Exercise | A picture-free, exact transcript of the entries below is required.

***

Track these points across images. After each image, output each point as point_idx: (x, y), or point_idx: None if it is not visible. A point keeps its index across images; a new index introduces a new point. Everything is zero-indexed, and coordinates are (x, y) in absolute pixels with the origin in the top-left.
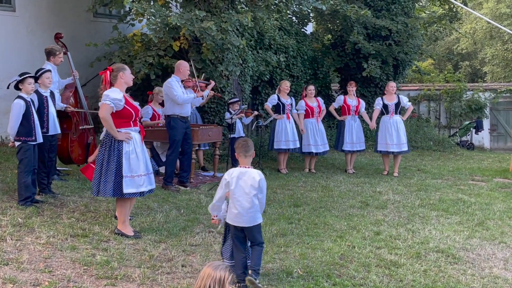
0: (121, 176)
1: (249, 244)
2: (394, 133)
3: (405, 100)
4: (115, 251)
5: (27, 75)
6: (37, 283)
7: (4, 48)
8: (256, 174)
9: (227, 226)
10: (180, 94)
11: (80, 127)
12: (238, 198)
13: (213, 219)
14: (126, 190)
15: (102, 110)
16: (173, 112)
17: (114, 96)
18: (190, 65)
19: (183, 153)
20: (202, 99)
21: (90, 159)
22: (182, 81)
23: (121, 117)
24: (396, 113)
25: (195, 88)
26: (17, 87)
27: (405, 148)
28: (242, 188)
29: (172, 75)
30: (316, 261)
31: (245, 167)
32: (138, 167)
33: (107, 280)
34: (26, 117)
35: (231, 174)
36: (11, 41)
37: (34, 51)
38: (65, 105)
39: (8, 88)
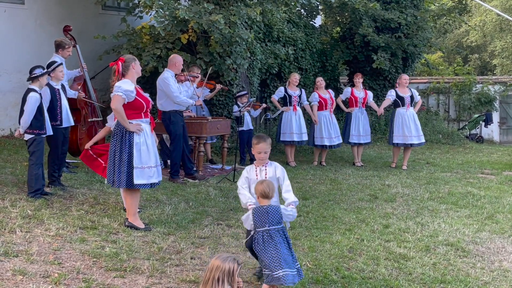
0: (132, 167)
1: None
2: (412, 125)
3: (416, 94)
4: (124, 243)
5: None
6: (47, 275)
7: (12, 40)
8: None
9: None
10: (178, 93)
11: (89, 120)
12: None
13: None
14: (137, 181)
15: (114, 101)
16: (172, 107)
17: (126, 87)
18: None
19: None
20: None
21: (88, 145)
22: (175, 75)
23: (133, 109)
24: (411, 105)
25: (189, 81)
26: (31, 79)
27: (423, 139)
28: None
29: (166, 69)
30: (325, 254)
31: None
32: (148, 158)
33: (116, 272)
34: (39, 110)
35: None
36: (19, 34)
37: (43, 44)
38: (76, 92)
39: (28, 80)
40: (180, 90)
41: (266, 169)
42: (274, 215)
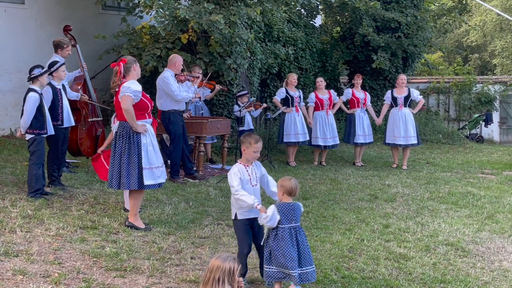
0: (142, 168)
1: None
2: (402, 126)
3: (415, 94)
4: (124, 243)
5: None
6: (47, 275)
7: (12, 40)
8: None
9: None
10: (178, 91)
11: (89, 120)
12: None
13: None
14: (146, 182)
15: (125, 102)
16: (172, 107)
17: (135, 88)
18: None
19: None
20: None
21: (101, 149)
22: (175, 75)
23: (138, 109)
24: (405, 106)
25: (189, 81)
26: (31, 79)
27: (413, 141)
28: None
29: (166, 68)
30: (325, 254)
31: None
32: (155, 158)
33: (116, 272)
34: (39, 110)
35: None
36: (19, 34)
37: (43, 43)
38: (79, 94)
39: (28, 80)
40: (180, 90)
41: (254, 169)
42: (298, 212)
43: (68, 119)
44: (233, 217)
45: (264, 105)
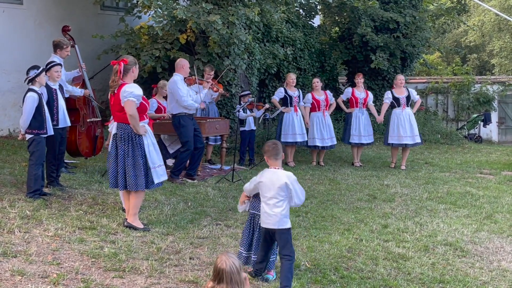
0: (149, 168)
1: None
2: (408, 126)
3: (414, 94)
4: (123, 243)
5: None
6: (45, 275)
7: (11, 41)
8: (284, 176)
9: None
10: (186, 97)
11: (88, 120)
12: (269, 199)
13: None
14: (156, 180)
15: (129, 107)
16: (181, 110)
17: (138, 92)
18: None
19: (195, 148)
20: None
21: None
22: (184, 78)
23: (138, 112)
24: (407, 105)
25: (197, 83)
26: (29, 81)
27: (418, 140)
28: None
29: (175, 73)
30: (323, 254)
31: (275, 168)
32: (156, 157)
33: (115, 272)
34: (39, 110)
35: (263, 175)
36: (18, 34)
37: (42, 44)
38: (83, 90)
39: (25, 81)
40: (190, 93)
41: None
42: None
43: (64, 119)
44: (290, 226)
45: (267, 105)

***

Written solution |
Track these points across images. After each image, output each point as point_idx: (x, y), or point_idx: None if it is not visible. A point keeps its index across images; a new index introduces a new point. Everything is zero-indexed, and coordinates are (x, y) in absolute pixels with the origin in the top-left.
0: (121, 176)
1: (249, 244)
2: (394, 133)
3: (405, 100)
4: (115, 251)
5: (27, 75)
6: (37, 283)
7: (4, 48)
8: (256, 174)
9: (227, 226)
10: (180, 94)
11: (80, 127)
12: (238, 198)
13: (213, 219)
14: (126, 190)
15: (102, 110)
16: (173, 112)
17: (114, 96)
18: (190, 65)
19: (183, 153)
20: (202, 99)
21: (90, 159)
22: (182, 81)
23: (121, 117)
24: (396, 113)
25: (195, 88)
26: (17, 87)
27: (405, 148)
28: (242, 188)
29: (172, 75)
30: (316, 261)
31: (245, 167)
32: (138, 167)
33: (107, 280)
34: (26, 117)
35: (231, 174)
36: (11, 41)
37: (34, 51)
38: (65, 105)
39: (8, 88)
0: (132, 167)
1: None
2: (412, 125)
3: (416, 94)
4: (124, 243)
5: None
6: (47, 275)
7: (12, 40)
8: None
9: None
10: (178, 93)
11: (89, 120)
12: None
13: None
14: (137, 181)
15: (114, 101)
16: (172, 107)
17: (126, 87)
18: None
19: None
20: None
21: (88, 145)
22: (175, 75)
23: (133, 109)
24: (411, 105)
25: (189, 81)
26: (31, 79)
27: (423, 139)
28: None
29: (166, 69)
30: (325, 254)
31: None
32: (148, 158)
33: (116, 272)
34: (39, 110)
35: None
36: (19, 34)
37: (43, 44)
38: (76, 92)
39: (28, 80)
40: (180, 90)
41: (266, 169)
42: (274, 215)
0: (142, 168)
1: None
2: (402, 126)
3: (415, 94)
4: (124, 243)
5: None
6: (47, 275)
7: (12, 40)
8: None
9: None
10: (178, 91)
11: (89, 120)
12: None
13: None
14: (146, 182)
15: (125, 102)
16: (172, 107)
17: (135, 88)
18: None
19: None
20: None
21: (101, 149)
22: (175, 75)
23: (138, 109)
24: (405, 106)
25: (189, 81)
26: (31, 79)
27: (413, 141)
28: None
29: (166, 68)
30: (325, 254)
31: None
32: (155, 158)
33: (116, 272)
34: (39, 110)
35: None
36: (19, 34)
37: (43, 43)
38: (79, 94)
39: (28, 80)
40: (180, 90)
41: (254, 169)
42: (298, 212)
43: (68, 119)
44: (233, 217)
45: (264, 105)
0: (149, 168)
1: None
2: (408, 126)
3: (414, 94)
4: (123, 243)
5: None
6: (45, 275)
7: (11, 41)
8: (284, 176)
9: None
10: (186, 97)
11: (88, 120)
12: (269, 199)
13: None
14: (156, 180)
15: (129, 107)
16: (181, 110)
17: (138, 92)
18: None
19: (195, 148)
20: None
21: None
22: (184, 78)
23: (138, 112)
24: (407, 105)
25: (197, 83)
26: (29, 81)
27: (418, 140)
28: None
29: (175, 73)
30: (323, 254)
31: (275, 168)
32: (156, 157)
33: (115, 272)
34: (39, 110)
35: (263, 175)
36: (18, 34)
37: (42, 44)
38: (83, 90)
39: (25, 81)
40: (190, 93)
41: None
42: None
43: (64, 119)
44: (290, 226)
45: (267, 105)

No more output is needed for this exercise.